◆ **What needs to be done**
Filter the listing below, copying every line that contains the word "pose" and matching case exactly.

◆ **Extracted records**
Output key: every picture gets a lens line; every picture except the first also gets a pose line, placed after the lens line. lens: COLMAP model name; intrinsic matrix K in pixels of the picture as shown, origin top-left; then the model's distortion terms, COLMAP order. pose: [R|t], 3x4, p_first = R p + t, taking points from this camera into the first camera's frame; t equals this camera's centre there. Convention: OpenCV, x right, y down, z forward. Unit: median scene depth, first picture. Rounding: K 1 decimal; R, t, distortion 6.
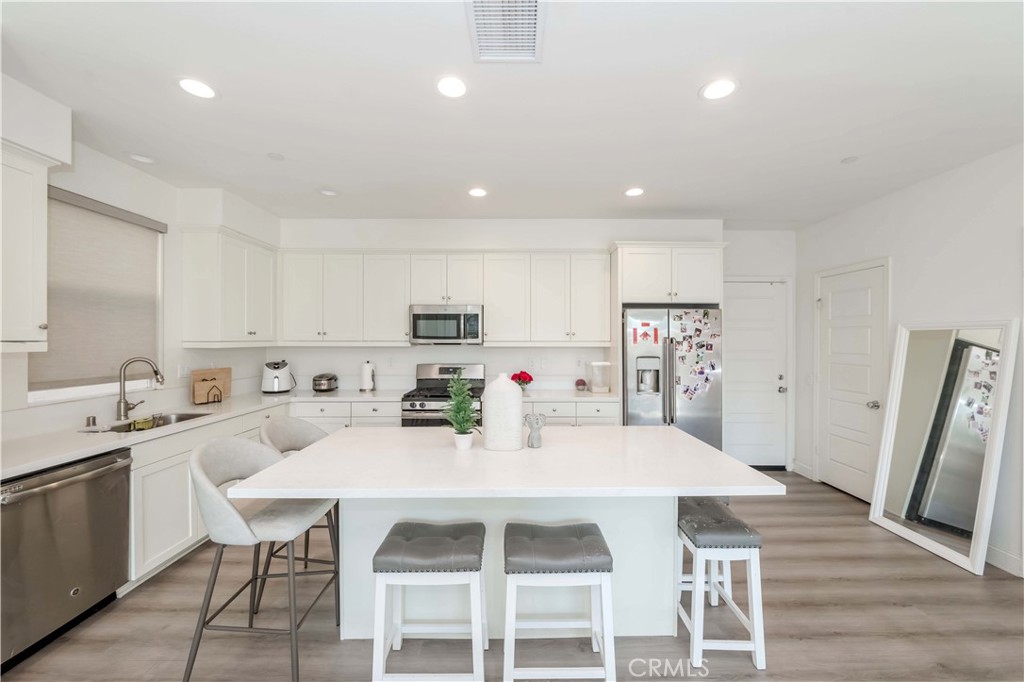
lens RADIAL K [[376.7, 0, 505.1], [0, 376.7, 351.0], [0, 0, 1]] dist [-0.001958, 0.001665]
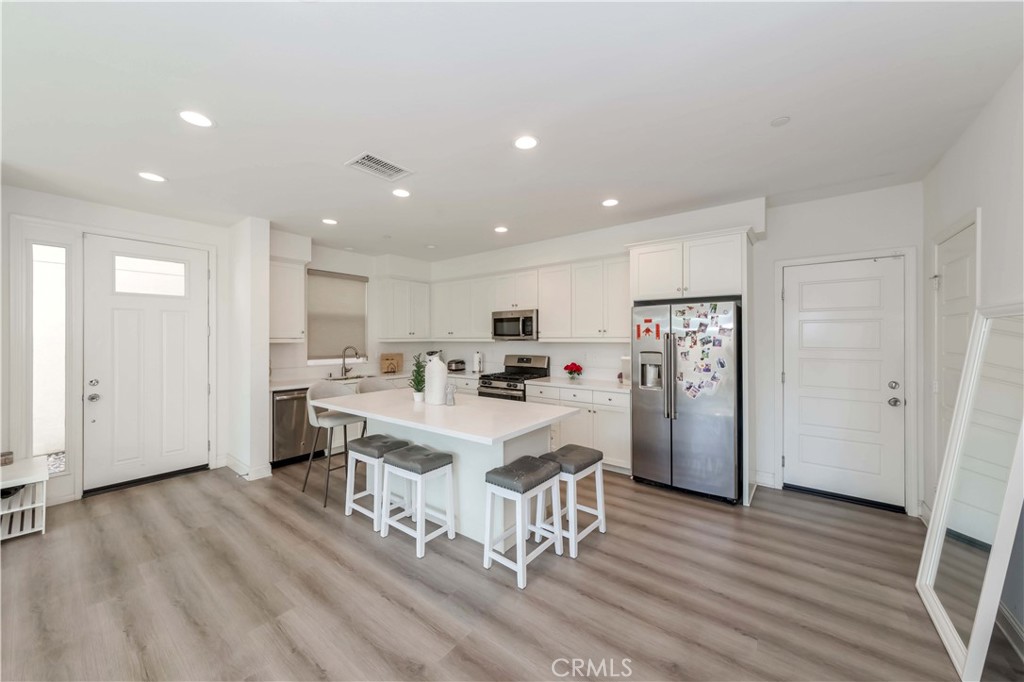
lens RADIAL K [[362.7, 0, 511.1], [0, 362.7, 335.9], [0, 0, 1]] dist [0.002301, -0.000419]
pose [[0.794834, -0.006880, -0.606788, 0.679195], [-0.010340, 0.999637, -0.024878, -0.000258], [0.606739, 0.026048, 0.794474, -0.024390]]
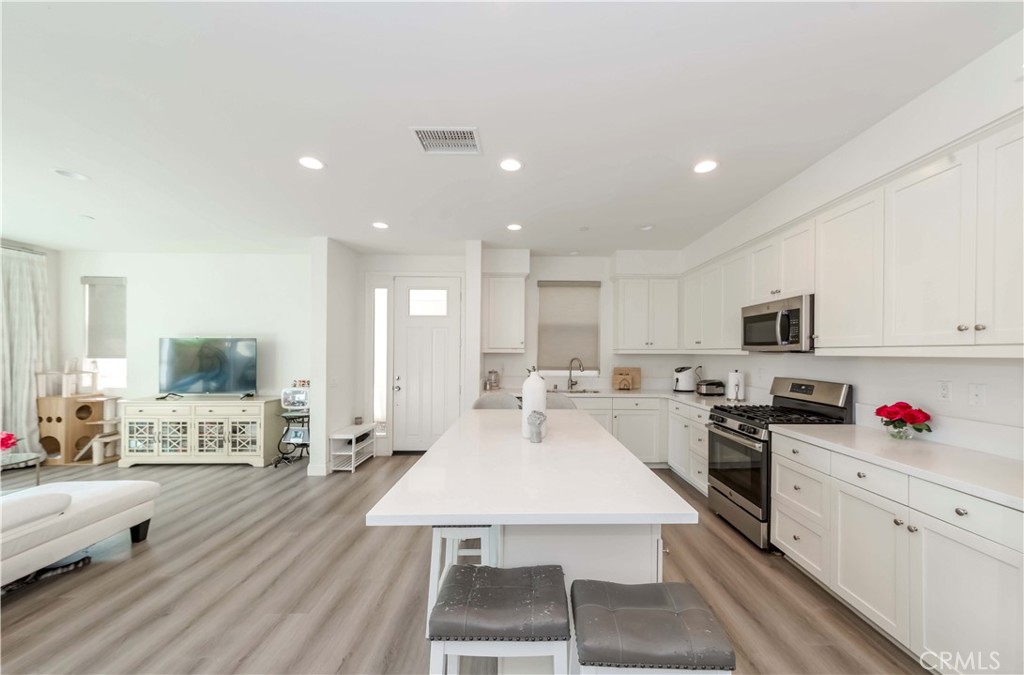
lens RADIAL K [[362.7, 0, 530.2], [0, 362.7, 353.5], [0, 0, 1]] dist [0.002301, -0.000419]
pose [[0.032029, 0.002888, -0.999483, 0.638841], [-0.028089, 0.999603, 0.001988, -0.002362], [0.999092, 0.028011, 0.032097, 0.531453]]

◆ **Exercise output**
Output key: every picture gets a lens line; every picture except the first also gets a pose line, placed after the lens line. lens: COLMAP model name; intrinsic matrix K in pixels of the picture as shown, origin top-left; then the model's distortion terms, COLMAP order. pose: [R|t], 3x4, p_first = R p + t, taking points from this camera into the first camera's frame; t equals this camera's centre there. Convention: OpenCV, x right, y down, z forward. Unit: median scene depth, first picture. Rounding: K 1 decimal; R, t, distortion 6.
pose [[0.794834, -0.006880, -0.606788, 0.679195], [-0.010340, 0.999637, -0.024878, -0.000258], [0.606739, 0.026048, 0.794474, -0.024390]]
pose [[0.032029, 0.002888, -0.999483, 0.638841], [-0.028089, 0.999603, 0.001988, -0.002362], [0.999092, 0.028011, 0.032097, 0.531453]]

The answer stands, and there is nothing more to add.